▶ Tarefa 1
Liste os pontos cardeais mencionados no texto sobre o romance Emigrantes.

▶ Texto para análise
+ + +
Os homens transitam do Norte para o Sul, de Leste para Oeste, de país para
país, em busca de pão e de um futuro melhor

. É assim que começa o romance
Emigrantes, de Ferreira de Castro.

Sem sombra de dúvidas, a obra Emigrantes,
publicada em 1928, é uma das obras mais importantes de sua carreira pois é considerada
uma das precursoras do Neo-Realismo em Portugal. É com este romance que
se inicia definitivamente a sua carreira literária.
 

Manuel da Bouça
é o personagem central deste romance. Ao regressar à sua terra, depois de uma
estadia de alguns anos no Brasil, até a visão de “…um velho moinho com
as suas quatro pétalas – um muro em ruínas…Que lindo! Que lindo! constitui
motivo para que se emocione. Símbolo de todos os emigrantes, Manuel representa
o indivíduo inserido em sua comunidade que, como todos os outros, nutre uma série
de sonhos e aspirações.
+ + +
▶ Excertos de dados
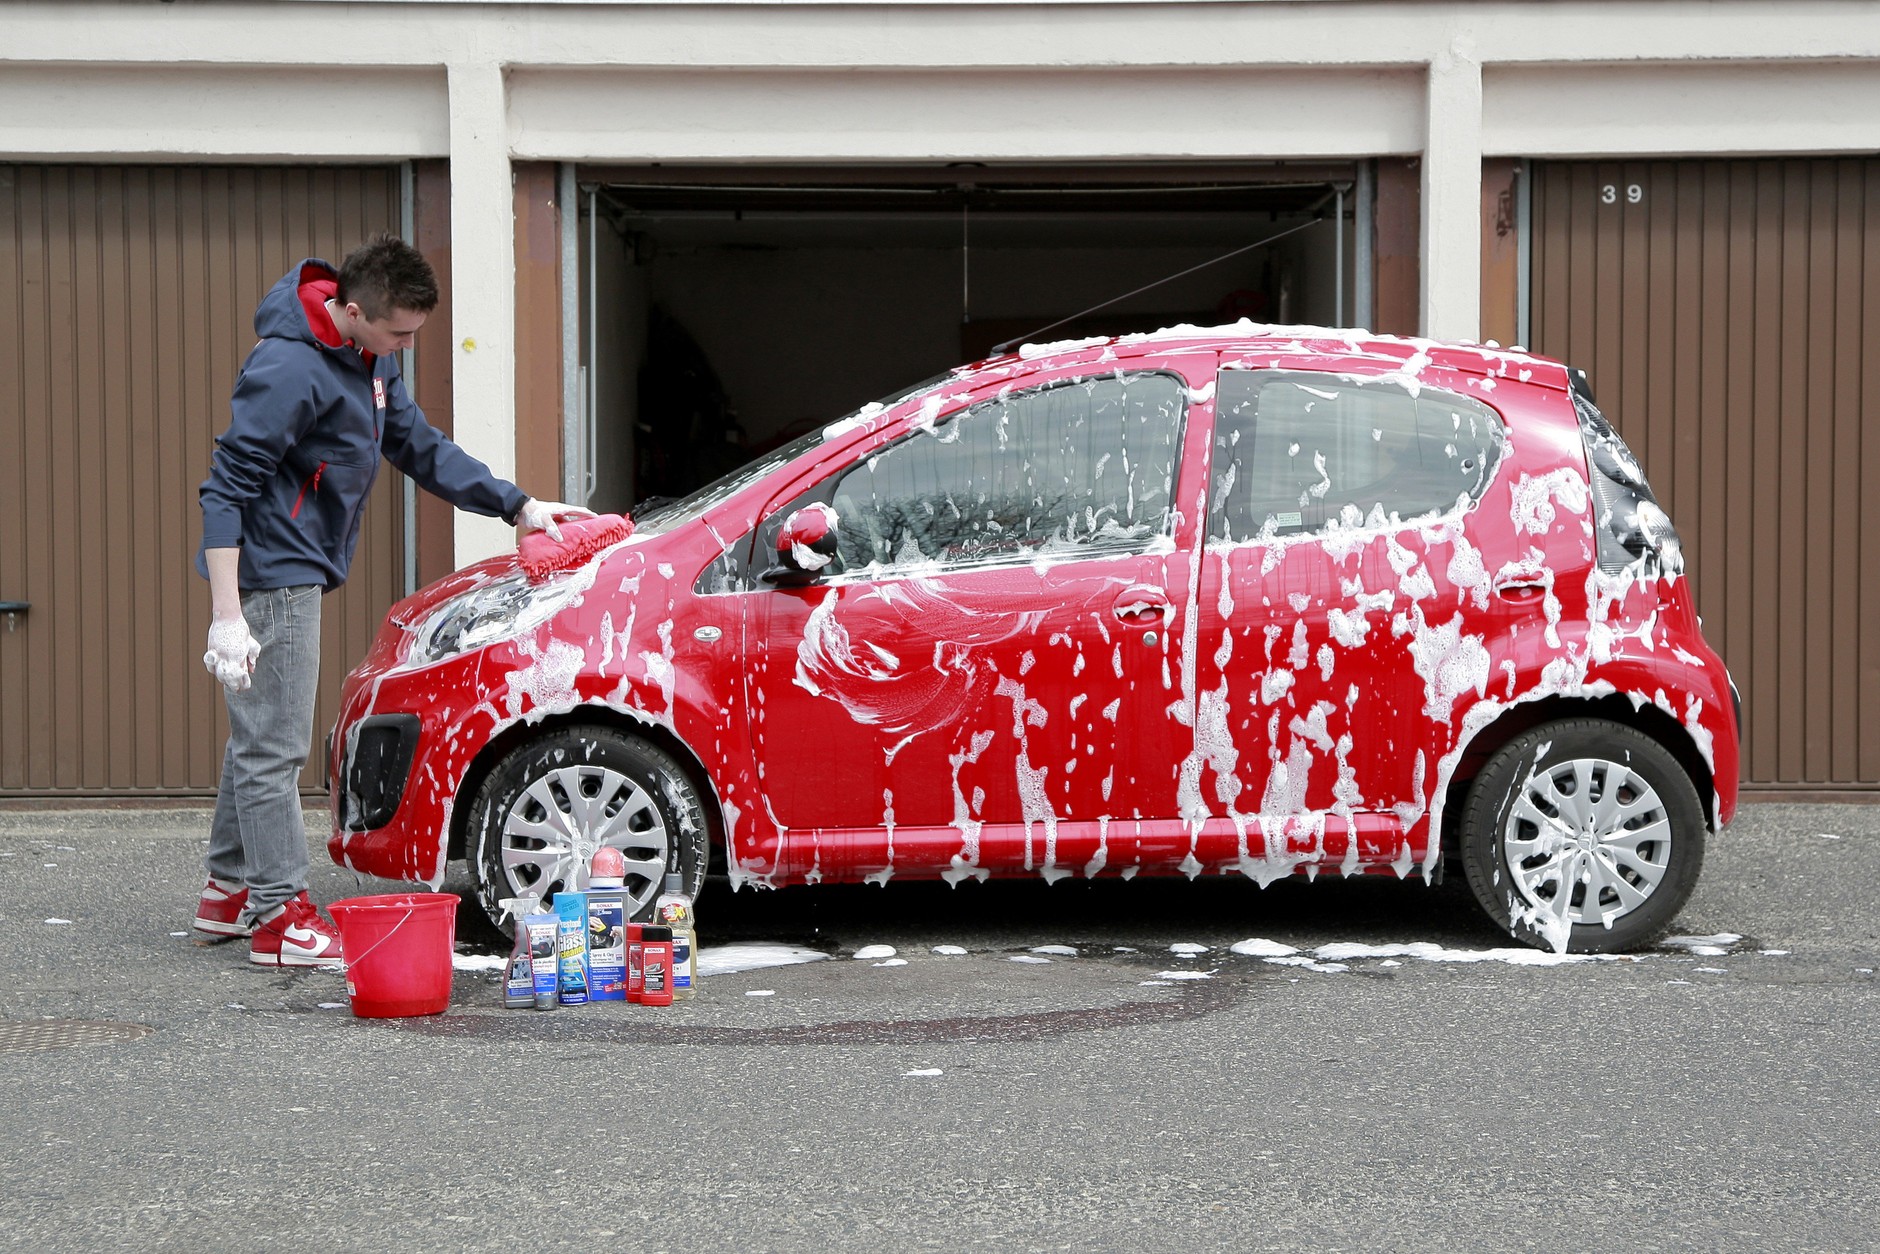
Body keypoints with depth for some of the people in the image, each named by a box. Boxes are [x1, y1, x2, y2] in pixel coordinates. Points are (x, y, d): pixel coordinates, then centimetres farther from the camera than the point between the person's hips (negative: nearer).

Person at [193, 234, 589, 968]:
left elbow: (418, 446, 18)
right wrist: (226, 617, -28)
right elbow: (226, 487, -24)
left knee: (262, 737, 17)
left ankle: (229, 891, 27)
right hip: (269, 574, -10)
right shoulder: (291, 369, -23)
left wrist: (519, 507, 13)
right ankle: (278, 914, -2)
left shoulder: (369, 356, 7)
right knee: (273, 744, -6)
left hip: (297, 574, 10)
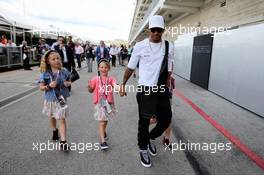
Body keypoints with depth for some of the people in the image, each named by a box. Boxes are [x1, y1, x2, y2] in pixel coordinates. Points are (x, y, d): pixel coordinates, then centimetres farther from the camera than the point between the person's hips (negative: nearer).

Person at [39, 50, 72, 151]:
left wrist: (68, 83, -14)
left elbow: (69, 81, 9)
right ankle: (54, 131, 52)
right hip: (50, 99, 1)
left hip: (61, 99, -1)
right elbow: (41, 87, -6)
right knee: (52, 117, 23)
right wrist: (49, 86, -25)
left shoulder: (64, 71, -6)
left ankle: (63, 141, 3)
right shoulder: (45, 73, -10)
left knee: (62, 119, -3)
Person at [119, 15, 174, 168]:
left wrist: (166, 87, 7)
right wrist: (123, 84, 5)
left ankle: (151, 138, 39)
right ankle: (143, 149, 31)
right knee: (144, 121, 7)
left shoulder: (169, 46, 2)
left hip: (162, 89, 3)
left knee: (166, 119, 9)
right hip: (145, 89, -3)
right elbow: (131, 67, 3)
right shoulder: (140, 46, -6)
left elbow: (169, 70, 10)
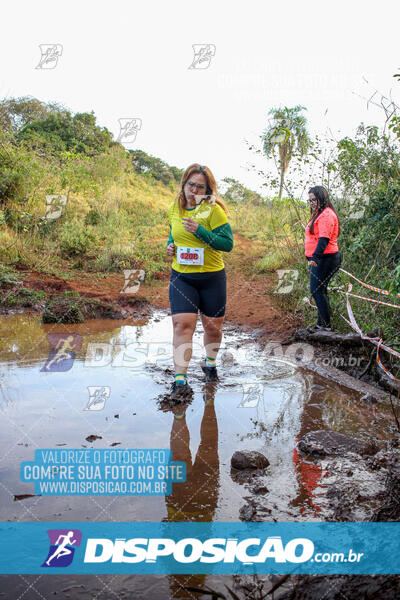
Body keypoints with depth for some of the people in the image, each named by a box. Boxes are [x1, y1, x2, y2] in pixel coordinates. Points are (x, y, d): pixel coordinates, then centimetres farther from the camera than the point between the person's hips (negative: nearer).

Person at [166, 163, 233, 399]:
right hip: (181, 276, 3)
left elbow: (228, 243, -14)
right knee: (182, 324, -11)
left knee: (213, 326, 10)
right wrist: (170, 245, 3)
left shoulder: (213, 210, -10)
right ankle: (180, 381, -9)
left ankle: (210, 363, 39)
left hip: (212, 277, -2)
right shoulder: (174, 209, 6)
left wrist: (200, 231, -24)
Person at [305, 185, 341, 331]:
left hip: (324, 259, -11)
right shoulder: (320, 214, 19)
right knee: (320, 290, 13)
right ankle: (322, 323, 20)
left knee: (317, 290, -10)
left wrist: (315, 257, -31)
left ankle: (325, 324, -4)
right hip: (319, 259, 11)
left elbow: (324, 239, -24)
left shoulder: (326, 214, -14)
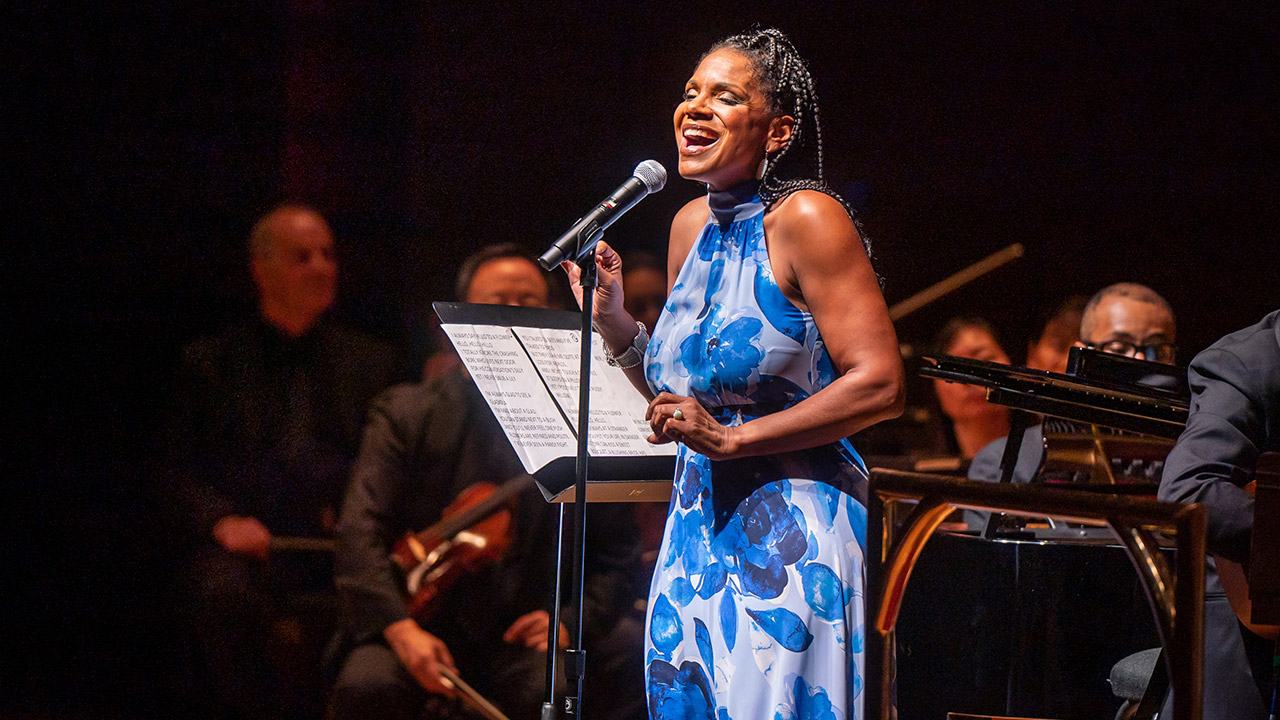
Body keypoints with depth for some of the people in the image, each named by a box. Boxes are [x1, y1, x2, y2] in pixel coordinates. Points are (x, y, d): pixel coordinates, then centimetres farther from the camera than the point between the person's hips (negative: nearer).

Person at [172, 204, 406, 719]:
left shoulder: (374, 363, 23)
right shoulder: (210, 363, 18)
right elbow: (184, 471, 11)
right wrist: (221, 520, -10)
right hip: (253, 543, -1)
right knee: (227, 592, -36)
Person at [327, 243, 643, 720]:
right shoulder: (405, 414, 7)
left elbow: (616, 556, 15)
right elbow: (361, 528, -5)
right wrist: (399, 626, -21)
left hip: (519, 641, 1)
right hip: (418, 634, 0)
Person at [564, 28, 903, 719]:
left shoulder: (805, 218, -11)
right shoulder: (691, 226, 11)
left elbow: (880, 385, -16)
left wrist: (731, 438, -18)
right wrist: (613, 322, 4)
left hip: (790, 531, -7)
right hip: (695, 528, 7)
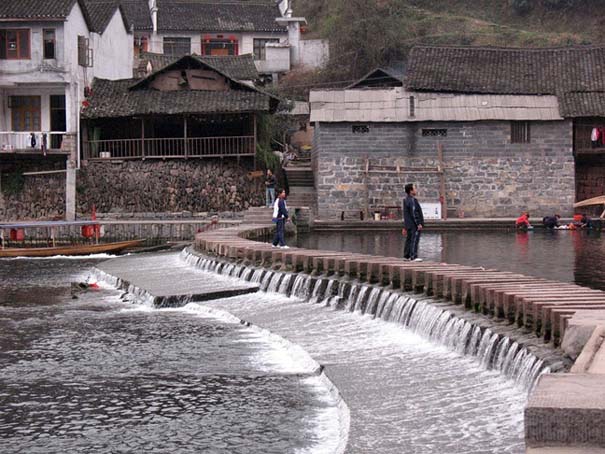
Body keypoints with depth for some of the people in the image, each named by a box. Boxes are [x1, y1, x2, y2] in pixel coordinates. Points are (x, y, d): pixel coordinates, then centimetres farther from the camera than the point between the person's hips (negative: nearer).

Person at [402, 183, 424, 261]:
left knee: (409, 239, 16)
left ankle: (406, 256, 22)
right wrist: (419, 224, -21)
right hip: (414, 225, -10)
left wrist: (405, 227, 23)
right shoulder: (412, 200, -15)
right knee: (414, 240, -13)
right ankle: (414, 257, -18)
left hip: (409, 225, 10)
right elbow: (414, 213, -21)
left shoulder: (406, 200, 16)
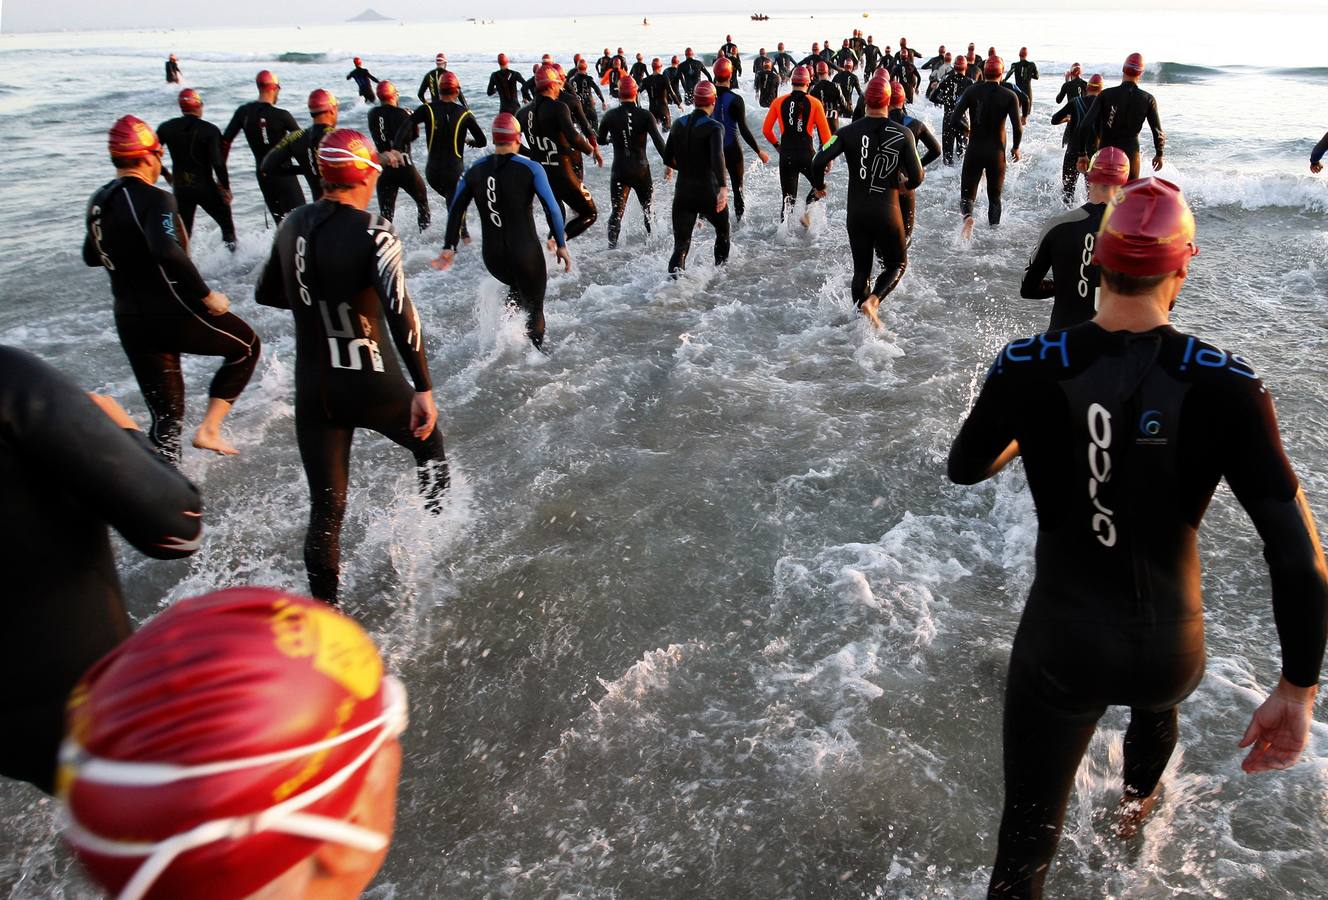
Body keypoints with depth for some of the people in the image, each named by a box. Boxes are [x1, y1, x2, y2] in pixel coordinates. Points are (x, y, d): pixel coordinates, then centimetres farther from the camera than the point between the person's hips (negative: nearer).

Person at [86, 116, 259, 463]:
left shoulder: (98, 202, 9)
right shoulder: (154, 199, -15)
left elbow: (92, 256, 24)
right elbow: (168, 252, -33)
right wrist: (207, 295, -23)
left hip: (130, 323, 7)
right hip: (172, 313, -7)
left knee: (166, 415, 13)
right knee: (246, 346, 16)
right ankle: (209, 429, 8)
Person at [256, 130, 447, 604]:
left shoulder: (293, 224, 3)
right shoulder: (372, 231, -15)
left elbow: (266, 293, 17)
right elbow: (400, 313, -25)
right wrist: (424, 389, -23)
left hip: (312, 391, 5)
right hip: (371, 387, -5)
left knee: (326, 508, 11)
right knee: (428, 444, 25)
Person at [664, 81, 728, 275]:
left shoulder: (678, 124, 5)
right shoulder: (714, 128, -10)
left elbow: (668, 159, 13)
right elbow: (717, 157, -27)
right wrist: (723, 188, -36)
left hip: (682, 192, 3)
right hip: (708, 192, -3)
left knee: (680, 244, 3)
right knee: (723, 230, 25)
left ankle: (674, 274, -20)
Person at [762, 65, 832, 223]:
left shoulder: (779, 102, 1)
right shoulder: (814, 103, -3)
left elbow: (766, 130, 6)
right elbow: (825, 133, -3)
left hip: (786, 156, 2)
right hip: (807, 155, -2)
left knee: (788, 197, 13)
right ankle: (808, 211, 0)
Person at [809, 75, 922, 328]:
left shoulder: (848, 132, -5)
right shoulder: (903, 134, -6)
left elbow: (819, 162, -14)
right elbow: (917, 177, -6)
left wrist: (818, 185, 7)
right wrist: (906, 183, 17)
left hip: (856, 214, 2)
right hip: (888, 213, -2)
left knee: (861, 269, 17)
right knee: (897, 264, 17)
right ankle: (872, 301, -7)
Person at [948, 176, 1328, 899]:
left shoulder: (1027, 368, -18)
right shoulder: (1226, 387, -19)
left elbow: (965, 469, 1)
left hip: (1060, 648, -2)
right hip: (1168, 651, 3)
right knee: (1156, 702, 40)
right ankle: (1136, 804, 72)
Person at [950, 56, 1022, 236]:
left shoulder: (971, 91, -4)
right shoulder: (1009, 96, -6)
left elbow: (954, 121, -9)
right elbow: (1017, 128, -10)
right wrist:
+ + +
▶ Tarefa 2
Nas entradas, substitua "ankle" por "foot" em tudo desde a linha que contém "right knee: (182, 324, -11)" até a linha que contém "left shoulder: (326, 214, -14)", ambas incluídas. Reproduza apenas essas linhas, sem outras alterações.

▶ Resposta escrita 1
Norte, Sul, Leste, Oeste

▶ Resposta escrita 2
right knee: (182, 324, -11)
left knee: (213, 326, 10)
right wrist: (170, 245, 3)
left shoulder: (213, 210, -10)
right foot: (180, 381, -9)
left foot: (210, 363, 39)
left hip: (212, 277, -2)
right shoulder: (174, 209, 6)
left wrist: (200, 231, -24)
Person at [305, 185, 341, 331]:
left hip: (324, 259, -11)
right shoulder: (320, 214, 19)
right knee: (320, 290, 13)
right foot: (322, 323, 20)
left knee: (317, 290, -10)
left wrist: (315, 257, -31)
left foot: (325, 324, -4)
right hip: (319, 259, 11)
left elbow: (324, 239, -24)
left shoulder: (326, 214, -14)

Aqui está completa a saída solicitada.